§ **Set task**
Lay out every line in the records below as a JSON list of strings, one string per line, leaving out blank lines.

● ● ● ●

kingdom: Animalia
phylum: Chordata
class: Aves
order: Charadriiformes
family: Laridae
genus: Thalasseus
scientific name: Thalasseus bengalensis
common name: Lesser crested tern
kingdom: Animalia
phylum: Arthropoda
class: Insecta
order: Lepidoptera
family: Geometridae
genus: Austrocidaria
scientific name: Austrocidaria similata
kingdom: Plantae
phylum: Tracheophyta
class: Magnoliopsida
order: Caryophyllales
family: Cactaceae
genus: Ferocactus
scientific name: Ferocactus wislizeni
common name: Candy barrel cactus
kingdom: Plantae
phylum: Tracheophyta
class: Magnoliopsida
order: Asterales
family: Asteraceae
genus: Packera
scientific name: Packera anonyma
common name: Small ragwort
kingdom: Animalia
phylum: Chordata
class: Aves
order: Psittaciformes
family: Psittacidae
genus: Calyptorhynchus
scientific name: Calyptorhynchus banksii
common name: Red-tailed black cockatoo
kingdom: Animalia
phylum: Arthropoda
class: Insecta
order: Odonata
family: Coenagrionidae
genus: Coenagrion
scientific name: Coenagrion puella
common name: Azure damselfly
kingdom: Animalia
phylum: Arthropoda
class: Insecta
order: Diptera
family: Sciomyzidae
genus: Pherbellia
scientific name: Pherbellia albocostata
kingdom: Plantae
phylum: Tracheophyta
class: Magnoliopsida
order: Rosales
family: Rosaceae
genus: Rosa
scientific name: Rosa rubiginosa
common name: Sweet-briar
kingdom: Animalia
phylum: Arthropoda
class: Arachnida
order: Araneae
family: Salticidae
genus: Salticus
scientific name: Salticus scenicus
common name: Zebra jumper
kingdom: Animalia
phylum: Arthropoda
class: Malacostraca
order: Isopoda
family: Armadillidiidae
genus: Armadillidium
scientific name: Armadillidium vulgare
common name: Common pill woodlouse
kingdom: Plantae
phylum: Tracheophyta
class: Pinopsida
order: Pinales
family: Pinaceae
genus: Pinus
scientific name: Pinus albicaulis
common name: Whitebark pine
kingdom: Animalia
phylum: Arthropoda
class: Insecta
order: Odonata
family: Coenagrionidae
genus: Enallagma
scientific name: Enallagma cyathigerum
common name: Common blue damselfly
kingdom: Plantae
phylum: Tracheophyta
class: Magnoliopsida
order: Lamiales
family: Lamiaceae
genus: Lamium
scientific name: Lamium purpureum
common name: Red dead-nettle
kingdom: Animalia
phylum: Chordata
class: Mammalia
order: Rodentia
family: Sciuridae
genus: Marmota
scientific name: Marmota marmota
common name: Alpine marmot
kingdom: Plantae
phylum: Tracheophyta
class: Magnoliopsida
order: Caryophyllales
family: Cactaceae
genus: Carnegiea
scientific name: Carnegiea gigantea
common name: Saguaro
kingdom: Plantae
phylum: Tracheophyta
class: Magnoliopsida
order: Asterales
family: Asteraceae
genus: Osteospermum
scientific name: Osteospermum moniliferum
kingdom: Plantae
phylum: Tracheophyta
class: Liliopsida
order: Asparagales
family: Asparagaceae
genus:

● ● ● ●

§ **Task output**
[
  "kingdom: Animalia",
  "phylum: Chordata",
  "class: Aves",
  "order: Charadriiformes",
  "family: Laridae",
  "genus: Thalasseus",
  "scientific name: Thalasseus bengalensis",
  "common name: Lesser crested tern",
  "kingdom: Animalia",
  "phylum: Arthropoda",
  "class: Insecta",
  "order: Lepidoptera",
  "family: Geometridae",
  "genus: Austrocidaria",
  "scientific name: Austrocidaria similata",
  "kingdom: Plantae",
  "phylum: Tracheophyta",
  "class: Magnoliopsida",
  "order: Caryophyllales",
  "family: Cactaceae",
  "genus: Ferocactus",
  "scientific name: Ferocactus wislizeni",
  "common name: Candy barrel cactus",
  "kingdom: Plantae",
  "phylum: Tracheophyta",
  "class: Magnoliopsida",
  "order: Asterales",
  "family: Asteraceae",
  "genus: Packera",
  "scientific name: Packera anonyma",
  "common name: Small ragwort",
  "kingdom: Animalia",
  "phylum: Chordata",
  "class: Aves",
  "order: Psittaciformes",
  "family: Psittacidae",
  "genus: Calyptorhynchus",
  "scientific name: Calyptorhynchus banksii",
  "common name: Red-tailed black cockatoo",
  "kingdom: Animalia",
  "phylum: Arthropoda",
  "class: Insecta",
  "order: Odonata",
  "family: Coenagrionidae",
  "genus: Coenagrion",
  "scientific name: Coenagrion puella",
  "common name: Azure damselfly",
  "kingdom: Animalia",
  "phylum: Arthropoda",
  "class: Insecta",
  "order: Diptera",
  "family: Sciomyzidae",
  "genus: Pherbellia",
  "scientific name: Pherbellia albocostata",
  "kingdom: Plantae",
  "phylum: Tracheophyta",
  "class: Magnoliopsida",
  "order: Rosales",
  "family: Rosaceae",
  "genus: Rosa",
  "scientific name: Rosa rubiginosa",
  "common name: Sweet-briar",
  "kingdom: Animalia",
  "phylum: Arthropoda",
  "class: Arachnida",
  "order: Araneae",
  "family: Salticidae",
  "genus: Salticus",
  "scientific name: Salticus scenicus",
  "common name: Zebra jumper",
  "kingdom: Animalia",
  "phylum: Arthropoda",
  "class: Malacostraca",
  "order: Isopoda",
  "family: Armadillidiidae",
  "genus: Armadillidium",
  "scientific name: Armadillidium vulgare",
  "common name: Common pill woodlouse",
  "kingdom: Plantae",
  "phylum: Tracheophyta",
  "class: Pinopsida",
  "order: Pinales",
  "family: Pinaceae",
  "genus: Pinus",
  "scientific name: Pinus albicaulis",
  "common name: Whitebark pine",
  "kingdom: Animalia",
  "phylum: Arthropoda",
  "class: Insecta",
  "order: Odonata",
  "family: Coenagrionidae",
  "genus: Enallagma",
  "scientific name: Enallagma cyathigerum",
  "common name: Common blue damselfly",
  "kingdom: Plantae",
  "phylum: Tracheophyta",
  "class: Magnoliopsida",
  "order: Lamiales",
  "family: Lamiaceae",
  "genus: Lamium",
  "scientific name: Lamium purpureum",
  "common name: Red dead-nettle",
  "kingdom: Animalia",
  "phylum: Chordata",
  "class: Mammalia",
  "order: Rodentia",
  "family: Sciuridae",
  "genus: Marmota",
  "scientific name: Marmota marmota",
  "common name: Alpine marmot",
  "kingdom: Plantae",
  "phylum: Tracheophyta",
  "class: Magnoliopsida",
  "order: Caryophyllales",
  "family: Cactaceae",
  "genus: Carnegiea",
  "scientific name: Carnegiea gigantea",
  "common name: Saguaro",
  "kingdom: Plantae",
  "phylum: Tracheophyta",
  "class: Magnoliopsida",
  "order: Asterales",
  "family: Asteraceae",
  "genus: Osteospermum",
  "scientific name: Osteospermum moniliferum",
  "kingdom: Plantae",
  "phylum: Tracheophyta",
  "class: Liliopsida",
  "order: Asparagales",
  "family: Asparagaceae",
  "genus:"
]